Rola Dark Phoenix w trzecim z kolei sequelu "X-Men: Ostatni bastion" przyniosła jej nagrodę Saturna w 2006 roku.
W tym samym roku została gwiazdą komedii romantycznej "Recepta na miłość"* oraz laureatką specjalnej nagrody za całokształt - Golden Starfish na MFF w Hamptons.*
Rok później ponownie zachwyciła jurorów tego festiwalu, zgarniając Specjalną Nagrodę i Wyróżnienie za rolę zdesperowanej matki w dramacie "Pod prąd" (2007).
Gra ze starszymi panami
Rok 2008 to udział w sensacyjnym filmie produkcji francuskiej "Uprowadzona" z Liamem Neesonem w roli głównej.
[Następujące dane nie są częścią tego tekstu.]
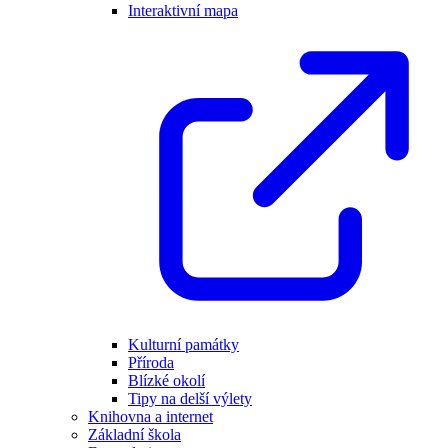
Interaktivní mapa
Kulturní památky
Příroda
Blízké okolí
Tipy na delší výlety
Knihovna a internet
Základní škola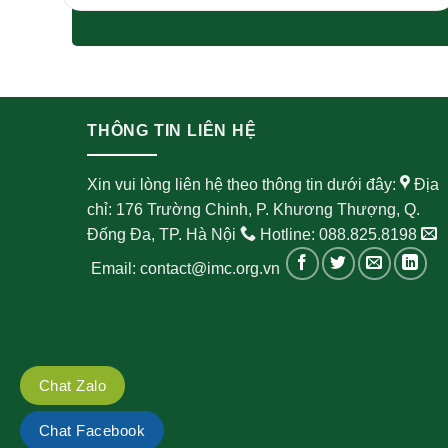
THÔNG TIN LIÊN HỆ
Xin vui lòng liên hệ theo thông tin dưới đây:
Địa
chỉ: 176 Trường Chinh, P. Khương Thượng, Q.
Đống Đa, TP. Hà Nội
Hotline: 088.825.8198
Email: contact@imc.org.vn
Chat Zalo
Chat Facebook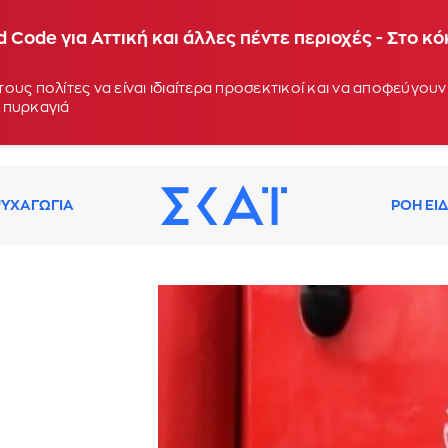
 Code για Αττική και άλλες πέντε περιοχές - Στο κ
ους πολίτες να είναι ιδιαίτερα προσεκτικοί και να αποφεύγο
 πυρκαγιά
ΥΧΑΓΩΓΙΑ
ΡΟΗ ΕΙ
Film okazał się kolosalnym sukcesem, dzięki któremu aktor zyskał status nowej gwiazdy kina akcji.
W tym samym czasie wystąpiła u boku Bena Kingsleya w komedii romantycznej "The Wackness" oraz zagrała w horrorze "100 stóp".
Wielki powrót
Janssen po chwilowej nieobecności na ekranach wzięła sobie w końcu do serca narzekania fanów. W latach 2012-2015 zagrała m.in. w dwóch sequelach "Uprowadzonej" i dwukrotnie wracała do roli Jean Grey ("Wolverine", "X-Men: Przeszłość, która nadejdzie").
Przez ostatnie dwa lata koncentrowała się na występach na małym ekranie, z czego cieszyli się fani seriali "Hemlock Grove", "Czarna lista" czy "Sposób na morderstwo".
Aktorka nie zrezygnowała jednak z produkcji kinowych, o czym przekonali się widzowie "This Is Your Death" i "Jak dogryźć mafii" (polska premiera odbyła się 23 czerwca). Aktualnie trwają pracę nad czterema kolejnymi filmami pełnometrażowymi z udziałem Janssen. Jednym z nich jest debiut reżyserski Cuby Goodinga Juniora pt. "Louisiana Caviar".